AN EXAMPLE OF COLLABORATION BETWEEN A MATHEMATICIAN AND AN ARTIST, THE ARTIST WORK FRANCISCO RUIZ AND NURIA JUNCOSA
1 STUDENTS WORK Before we display the items produced by the artist starting
from the work of students (see the first previous part of this paper),
we show in figure 1 an example of a work from the first group of students,
made by hand, in black and white, and using just paper, scissors and photocopier.
Figure 5
shows three examples from the second group of students, where a computer has
been used, and additive and multiplicative structures can
be identified.
I am a visual artist, a painter and a cinematographer. I use to make movies and I paint pictures using oil to make my works, but I never worked within the world of abstractions before this experience in contact with mathematics. After discovering a new dimension in art, through computers, I started using Flash to make animated art movies to place them on internet. I was very interested in experimenting new shapes and colours by means of computer, and I thought that I could use numerical patterns for this purpose. But I am an artist and not a mathematician. I wondered if I could find a system to obtain such patterns in order to use them to achieve new shapes. Fortunately I exchange several emails with Francisco Ruiz,
and he explained to me how to generate some patterns, using mathematical
concepts. A few months after I met him in Granada and I had the opportunity
to talk to him personally about using mathematical elements to create visual
art. Then, I learnt what congruence is and that it is a good source of
producing patterns.
In this way I was more interested in knowing about mathematic structures, and I learnt to replace traditional symbols of numbers with several kind of geometrical objects. I produced many kind of interactive and non-interactive movies using Flash program, and I also have used multiplicative and additive structures, with different modules, different colours and shapes to obtain nice results. Discovering geometrical transformations helped me in my tasks, and in this way I played with rotations, translations, mirror symmetries, and even plane tessellations. Sound was another ingredient in my work, and I introduced
it in my movies following some mathematic criteria.
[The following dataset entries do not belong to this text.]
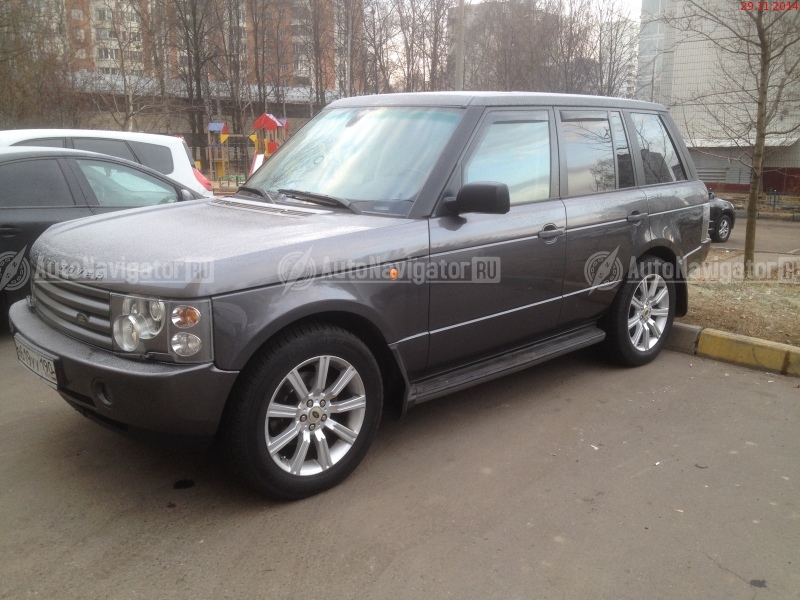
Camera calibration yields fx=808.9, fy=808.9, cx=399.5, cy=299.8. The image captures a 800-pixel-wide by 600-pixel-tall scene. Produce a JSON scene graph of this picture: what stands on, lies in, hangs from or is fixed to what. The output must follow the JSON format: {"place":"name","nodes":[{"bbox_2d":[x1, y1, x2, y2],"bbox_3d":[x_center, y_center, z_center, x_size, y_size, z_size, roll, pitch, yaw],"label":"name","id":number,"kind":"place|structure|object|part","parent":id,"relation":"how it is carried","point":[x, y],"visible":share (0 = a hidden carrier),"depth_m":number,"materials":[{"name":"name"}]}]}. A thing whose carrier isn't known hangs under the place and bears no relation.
{"place":"outdoors","nodes":[
{"label":"outdoors","id":0,"kind":"place"},
{"bbox_2d":[39,0,338,95],"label":"apartment building","id":1,"kind":"structure","parent":0,"point":[308,83],"materials":[{"name":"brick"}]},
{"bbox_2d":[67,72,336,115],"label":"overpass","id":2,"kind":"structure","parent":0,"point":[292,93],"materials":[{"name":"grey concrete"}]},
{"bbox_2d":[0,325,799,599],"label":"road","id":3,"kind":"structure","parent":0,"point":[303,543],"materials":[{"name":"grey"}]},
{"bbox_2d":[0,147,206,330],"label":"black car","id":4,"kind":"object","parent":3,"relation":"on","point":[106,162],"visible":0.53,"depth_m":5.96,"materials":[{"name":"metal"}]},
{"label":"window","id":5,"kind":"part","parent":4,"relation":"part of","materials":[{"name":"glass"}]},
{"bbox_2d":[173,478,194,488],"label":"oil stain","id":6,"kind":"object","parent":3,"relation":"on","point":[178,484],"visible":0.96,"depth_m":3.57,"materials":[{"name":"black"}]},
{"bbox_2d":[8,91,713,501],"bbox_3d":[0.102,-0.354,4.800,4.565,1.766,1.821,-12,18,-43],"label":"gray suv","id":7,"kind":"object","parent":3,"relation":"on","point":[226,360],"visible":0.97,"depth_m":3.84,"materials":[{"name":"metal"}]},
{"bbox_2d":[13,337,58,386],"bbox_3d":[-1.702,0.301,3.795,0.080,0.157,0.468,-12,18,-43],"label":"license plate","id":8,"kind":"object","parent":7,"relation":"attached to","point":[43,362],"visible":0.74,"depth_m":3.75,"materials":[{"name":"white metal"}]},
{"label":"grille","id":9,"kind":"part","parent":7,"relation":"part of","materials":[{"name":"silver metal"}]},
{"label":"fog light","id":10,"kind":"part","parent":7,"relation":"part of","materials":[{"name":"black"}]},
{"label":"bumper","id":11,"kind":"part","parent":7,"relation":"part of","materials":[{"name":"plastic"}]},
{"label":"hood","id":12,"kind":"part","parent":7,"relation":"part of","materials":[{"name":"metal"}]},
{"label":"wiper blades","id":13,"kind":"part","parent":7,"relation":"part of","materials":[{"name":"black rubber"}]},
{"label":"wheel","id":14,"kind":"part","parent":7,"relation":"part of","materials":[{"name":"black rubber"}]},
{"label":"windshield","id":15,"kind":"part","parent":7,"relation":"part of","materials":[{"name":"clear glass"}]},
{"label":"mirror","id":16,"kind":"part","parent":7,"relation":"part of","materials":[{"name":"black mirror"}]},
{"label":"roof","id":17,"kind":"part","parent":7,"relation":"part of","materials":[{"name":"grey metal"}]},
{"label":"front door window","id":18,"kind":"part","parent":7,"relation":"part of","materials":[{"name":"clear glass"}]},
{"label":"front door handle","id":19,"kind":"part","parent":7,"relation":"part of","materials":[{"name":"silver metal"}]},
{"label":"door window","id":20,"kind":"part","parent":7,"relation":"part of","materials":[{"name":"clear glass"}]},
{"label":"door handle","id":21,"kind":"part","parent":7,"relation":"part of","materials":[{"name":"metal"}]},
{"label":"wheel","id":22,"kind":"part","parent":7,"relation":"part of","materials":[{"name":"rubber"}]},
{"label":"quarter window","id":23,"kind":"part","parent":7,"relation":"part of","materials":[{"name":"glass"}]},
{"bbox_2d":[666,323,799,377],"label":"curb","id":24,"kind":"structure","parent":3,"relation":"on","point":[756,340],"depth_m":5.60,"materials":[{"name":"yellow"}]},
{"bbox_2d":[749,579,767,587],"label":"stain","id":25,"kind":"object","parent":3,"relation":"on","point":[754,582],"visible":0.95,"depth_m":2.95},
{"bbox_2d":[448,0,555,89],"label":"apartment building","id":26,"kind":"structure","parent":0,"point":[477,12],"materials":[{"name":"grey"}]},
{"bbox_2d":[455,0,642,22],"label":"sky","id":27,"kind":"structure","parent":0,"point":[635,2],"materials":[{"name":"white"}]},
{"bbox_2d":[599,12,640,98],"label":"distant building","id":28,"kind":"structure","parent":0,"point":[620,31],"materials":[{"name":"white"}]},
{"bbox_2d":[637,0,799,191],"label":"white building","id":29,"kind":"structure","parent":0,"point":[744,178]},
{"bbox_2d":[678,252,799,344],"label":"grass verge","id":30,"kind":"structure","parent":0,"point":[756,308],"materials":[{"name":"brown plant"}]},
{"bbox_2d":[679,0,799,274],"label":"tree","id":31,"kind":"object","parent":30,"relation":"on","point":[764,61],"visible":1,"depth_m":10.90,"materials":[{"name":"plant"}]},
{"bbox_2d":[706,218,799,264],"label":"road","id":32,"kind":"structure","parent":0,"point":[739,234],"materials":[{"name":"grey asphalt"}]},
{"bbox_2d":[705,189,735,242],"bbox_3d":[4.944,-1.788,16.298,4.462,1.459,1.525,-7,15,-31],"label":"black car","id":33,"kind":"object","parent":32,"relation":"on","point":[726,212],"visible":0.15,"depth_m":16.42,"materials":[{"name":"black metal"}]},
{"label":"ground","id":34,"kind":"structure","parent":0},
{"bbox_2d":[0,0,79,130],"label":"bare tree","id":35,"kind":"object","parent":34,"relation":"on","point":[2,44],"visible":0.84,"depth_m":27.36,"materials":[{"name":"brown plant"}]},
{"bbox_2d":[0,127,215,197],"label":"white car","id":36,"kind":"object","parent":34,"relation":"on","point":[77,131],"visible":0.26,"depth_m":9.61,"materials":[{"name":"white metal"}]},
{"bbox_2d":[90,0,161,129],"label":"bare tree","id":37,"kind":"object","parent":34,"relation":"on","point":[130,103],"visible":0.87,"depth_m":34.37,"materials":[{"name":"plant"}]},
{"bbox_2d":[166,0,227,158],"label":"bare tree","id":38,"kind":"object","parent":34,"relation":"on","point":[197,83],"visible":0.91,"depth_m":40.72,"materials":[{"name":"brown plant"}]},
{"bbox_2d":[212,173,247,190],"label":"fence","id":39,"kind":"object","parent":34,"relation":"on","point":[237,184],"visible":0.49,"depth_m":34.07,"materials":[{"name":"green metal"}]},
{"bbox_2d":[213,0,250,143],"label":"bare tree","id":40,"kind":"object","parent":34,"relation":"on","point":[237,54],"visible":0.74,"depth_m":45.02,"materials":[{"name":"brown plant"}]},
{"bbox_2d":[206,113,288,185],"bbox_3d":[-6.018,-6.041,32.798,3.570,2.962,3.552,-12,18,-43],"label":"playground structure","id":41,"kind":"object","parent":34,"relation":"on","point":[264,116],"visible":0.69,"depth_m":32.51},
{"bbox_2d":[241,0,277,128],"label":"bare tree","id":42,"kind":"object","parent":34,"relation":"on","point":[255,59],"visible":0.81,"depth_m":44.26,"materials":[{"name":"brown plant"}]},
{"bbox_2d":[294,0,337,109],"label":"bare tree","id":43,"kind":"object","parent":34,"relation":"on","point":[317,81],"visible":0.8,"depth_m":45.65,"materials":[{"name":"brown plant"}]},
{"bbox_2d":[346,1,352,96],"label":"pole","id":44,"kind":"object","parent":34,"relation":"on","point":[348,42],"visible":0.54,"depth_m":31.72,"materials":[{"name":"grey metal"}]},
{"bbox_2d":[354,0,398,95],"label":"bare tree","id":45,"kind":"object","parent":34,"relation":"on","point":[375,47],"visible":0.71,"depth_m":42.75,"materials":[{"name":"brown plant"}]},
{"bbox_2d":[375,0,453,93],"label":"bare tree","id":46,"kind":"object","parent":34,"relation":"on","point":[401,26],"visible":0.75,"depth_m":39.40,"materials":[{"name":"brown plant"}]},
{"bbox_2d":[454,0,465,90],"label":"pole","id":47,"kind":"object","parent":34,"relation":"on","point":[459,66],"visible":0.48,"depth_m":21.83,"materials":[{"name":"grey"}]},
{"bbox_2d":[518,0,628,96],"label":"bare tree","id":48,"kind":"object","parent":34,"relation":"on","point":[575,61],"visible":0.69,"depth_m":47.96,"materials":[{"name":"plant"}]},
{"bbox_2d":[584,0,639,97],"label":"bare tree","id":49,"kind":"object","parent":34,"relation":"on","point":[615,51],"visible":0.65,"depth_m":43.52,"materials":[{"name":"plant"}]},
{"bbox_2d":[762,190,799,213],"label":"fence","id":50,"kind":"object","parent":34,"relation":"on","point":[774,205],"visible":0.65,"depth_m":27.54,"materials":[{"name":"black metal"}]}
]}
I made not only virtual works but I also painted some canvas with oil, using the same rectilinear and algebraic structures, but with organic forms instead of geometrical ones, obtaining surprising results like beautiful landscapes and conceptual abstractions. In this section I show some of my works made with the
help of different mathematical elements. They are static pictures taken
from my movies.
3 CONCLUSIONS In this work (written in two parts) we show a sort of
evolution of the same idea of using the mathematic concept of group in
order to generate artistic designs. In a first step students could take
a contact with those basic algebraic elements by utilizing paper, scissors,
photocopier. Then the same experience revealed how students can improve
their products getting much more motivated to make connections between
Mathematics and Art by means of computers. Finally we have the point of
view of an artist, not linked to the world of teaching Mathematics. She
found a useful tool: to use such numerical patterns and congruence in order
to incorporate them in her work.
REFERENCES Ruiz, F. and Rico, L. (2001) Visualization of numerical patterns by means of congruence relation, In: Intersections of Art and Science: Fifth Interdisciplinary Symmetry Congress and Exhibition of the International Society for the Interdisciplinary Study of Symmetry (ISIS-Symmetry), Sydney, Australia. Ruiz, F. and Peñas, M. (2002) Artistic designs by means of algebraic structures, In: Matomium 2002, [Special issue], Symmetry: Art and Science, The Quarterly of the International Society for the Interdisciplinary Study of Symmetry (ISIS-Symmetry), Vol. 2, Nos. 1-4, 231-250.